I am home sick and is flat out stinks…
Faith is completely priceless. Faith is the best medicine. Mountains (BIG SCARY LIFE MOUNTAINS) can be moved and climbed when you have faith. Lately I have felt very home sick for Pennsylvania. It is so hard to admit but there are days that I do not feel like I am clicking in this new city. Where we live now is incredible, but something is missing…. and that would be my Friends and Family.
The un-ease and the fear are paralyzing in the mist of unfamiliar faces, surroundings and the NOT knowing what is coming next. I have been through the feeling of fear of the unknown many times in my life and the only way out…
He knows what stands before me, he know what stands behind. He will never leave me without answers. So, as I look out from our back deck over the absolutely stunning scenery God has laid before me I know I can get through this because I am His child.
Since we moved to our current location in Kentucky in July I have never felt more alone. Don’t get me wrong I did have one amazing thing come of this – although I cannot say what that was aloud for personal reasons – so I do not totally regret being lead here because of that!

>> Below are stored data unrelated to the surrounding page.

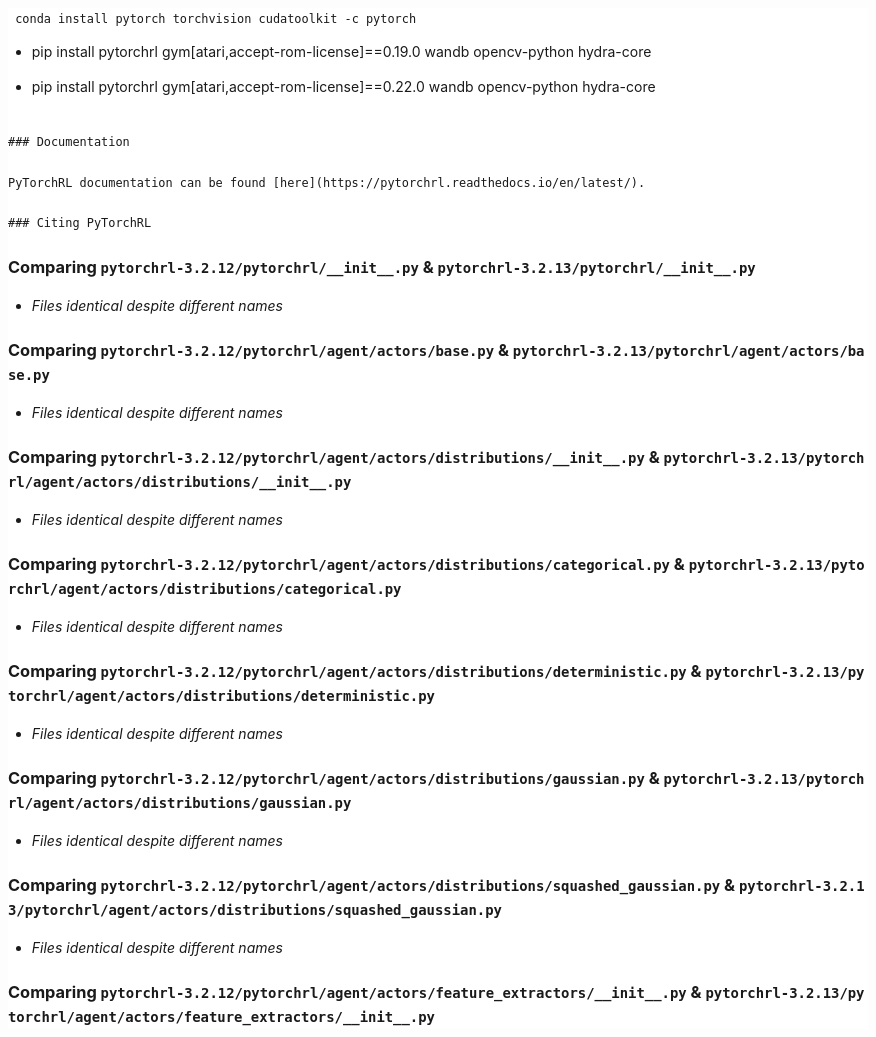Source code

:      conda install pytorch torchvision cudatoolkit -c pytorch
 
-    pip install pytorchrl gym[atari,accept-rom-license]==0.19.0 wandb opencv-python hydra-core
+    pip install pytorchrl gym[atari,accept-rom-license]==0.22.0 wandb opencv-python hydra-core
 ```
 
 ### Documentation
 
 PyTorchRL documentation can be found [here](https://pytorchrl.readthedocs.io/en/latest/).
 
 ### Citing PyTorchRL
```

### Comparing `pytorchrl-3.2.12/pytorchrl/__init__.py` & `pytorchrl-3.2.13/pytorchrl/__init__.py`

 * *Files identical despite different names*

### Comparing `pytorchrl-3.2.12/pytorchrl/agent/actors/base.py` & `pytorchrl-3.2.13/pytorchrl/agent/actors/base.py`

 * *Files identical despite different names*

### Comparing `pytorchrl-3.2.12/pytorchrl/agent/actors/distributions/__init__.py` & `pytorchrl-3.2.13/pytorchrl/agent/actors/distributions/__init__.py`

 * *Files identical despite different names*

### Comparing `pytorchrl-3.2.12/pytorchrl/agent/actors/distributions/categorical.py` & `pytorchrl-3.2.13/pytorchrl/agent/actors/distributions/categorical.py`

 * *Files identical despite different names*

### Comparing `pytorchrl-3.2.12/pytorchrl/agent/actors/distributions/deterministic.py` & `pytorchrl-3.2.13/pytorchrl/agent/actors/distributions/deterministic.py`

 * *Files identical despite different names*

### Comparing `pytorchrl-3.2.12/pytorchrl/agent/actors/distributions/gaussian.py` & `pytorchrl-3.2.13/pytorchrl/agent/actors/distributions/gaussian.py`

 * *Files identical despite different names*

### Comparing `pytorchrl-3.2.12/pytorchrl/agent/actors/distributions/squashed_gaussian.py` & `pytorchrl-3.2.13/pytorchrl/agent/actors/distributions/squashed_gaussian.py`

 * *Files identical despite different names*

### Comparing `pytorchrl-3.2.12/pytorchrl/agent/actors/feature_extractors/__init__.py` & `pytorchrl-3.2.13/pytorchrl/agent/actors/feature_extractors/__init__.py`

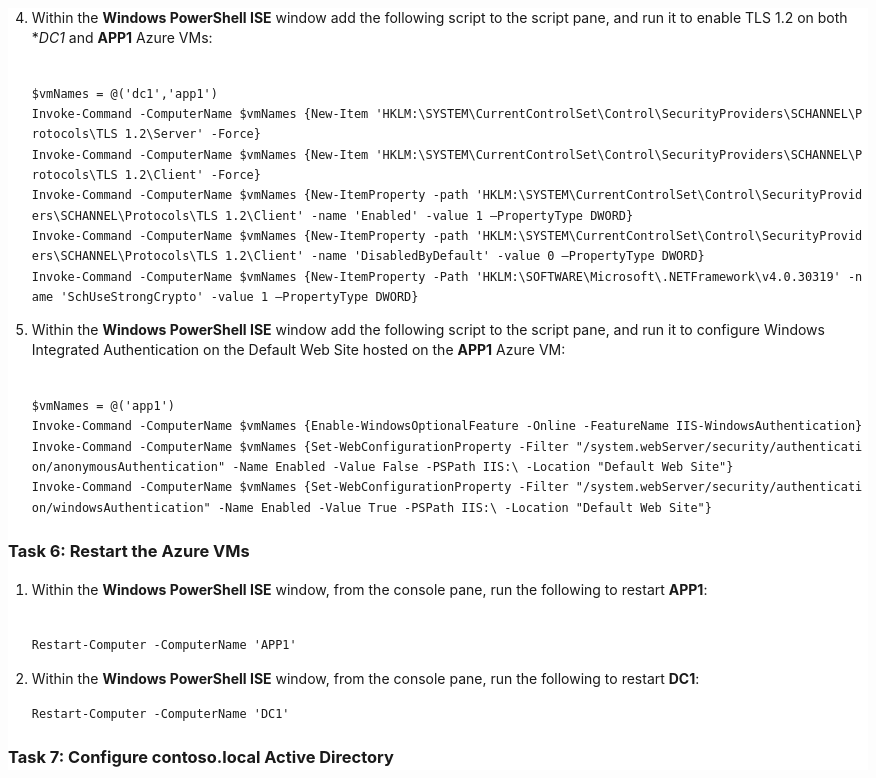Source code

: 4.  Within the **Windows PowerShell ISE** window  add the following script to the script pane, and run it to enable TLS 1.2 on both **DC1* and **APP1** Azure VMs:

    ```pwsh

    $vmNames = @('dc1','app1')
    Invoke-Command -ComputerName $vmNames {New-Item 'HKLM:\SYSTEM\CurrentControlSet\Control\SecurityProviders\SCHANNEL\Protocols\TLS 1.2\Server' -Force}
    Invoke-Command -ComputerName $vmNames {New-Item 'HKLM:\SYSTEM\CurrentControlSet\Control\SecurityProviders\SCHANNEL\Protocols\TLS 1.2\Client' -Force}
    Invoke-Command -ComputerName $vmNames {New-ItemProperty -path 'HKLM:\SYSTEM\CurrentControlSet\Control\SecurityProviders\SCHANNEL\Protocols\TLS 1.2\Client' -name 'Enabled' -value 1 –PropertyType DWORD}
    Invoke-Command -ComputerName $vmNames {New-ItemProperty -path 'HKLM:\SYSTEM\CurrentControlSet\Control\SecurityProviders\SCHANNEL\Protocols\TLS 1.2\Client' -name 'DisabledByDefault' -value 0 –PropertyType DWORD}
    Invoke-Command -ComputerName $vmNames {New-ItemProperty -Path 'HKLM:\SOFTWARE\Microsoft\.NETFramework\v4.0.30319' -name 'SchUseStrongCrypto' -value 1 –PropertyType DWORD}
    ```

5.  Within the **Windows PowerShell ISE** window  add the following script to the script pane, and run it to configure Windows Integrated Authentication on the Default Web Site hosted on the **APP1** Azure VM:

    ```pwsh

    $vmNames = @('app1')
    Invoke-Command -ComputerName $vmNames {Enable-WindowsOptionalFeature -Online -FeatureName IIS-WindowsAuthentication}
    Invoke-Command -ComputerName $vmNames {Set-WebConfigurationProperty -Filter "/system.webServer/security/authentication/anonymousAuthentication" -Name Enabled -Value False -PSPath IIS:\ -Location "Default Web Site"}
    Invoke-Command -ComputerName $vmNames {Set-WebConfigurationProperty -Filter "/system.webServer/security/authentication/windowsAuthentication" -Name Enabled -Value True -PSPath IIS:\ -Location "Default Web Site"}
    ```

### Task 6: Restart the Azure VMs

1. Within the **Windows PowerShell ISE** window, from the console pane, run the following to restart **APP1**:

    ```pwsh

    Restart-Computer -ComputerName 'APP1'
    ```

2. Within the **Windows PowerShell ISE** window, from the console pane, run the following to restart **DC1**:

    ```pwsh
    Restart-Computer -ComputerName 'DC1'
    ```

### Task 7: Configure contoso.local Active Directory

But that night my husband was in the emergency room and almost died and having no family or friends there to support us during that time was one of the most lonely and terrifying experiences I have had.
Our son still remains very homesick as well, talking about his friends quite often, always with tears in his eyes. He deeply misses so many things about our home in Pennsylvania, which burden my heart even more.
I continue to pray for guidance and if it is His will that he will lead my family back home – soon.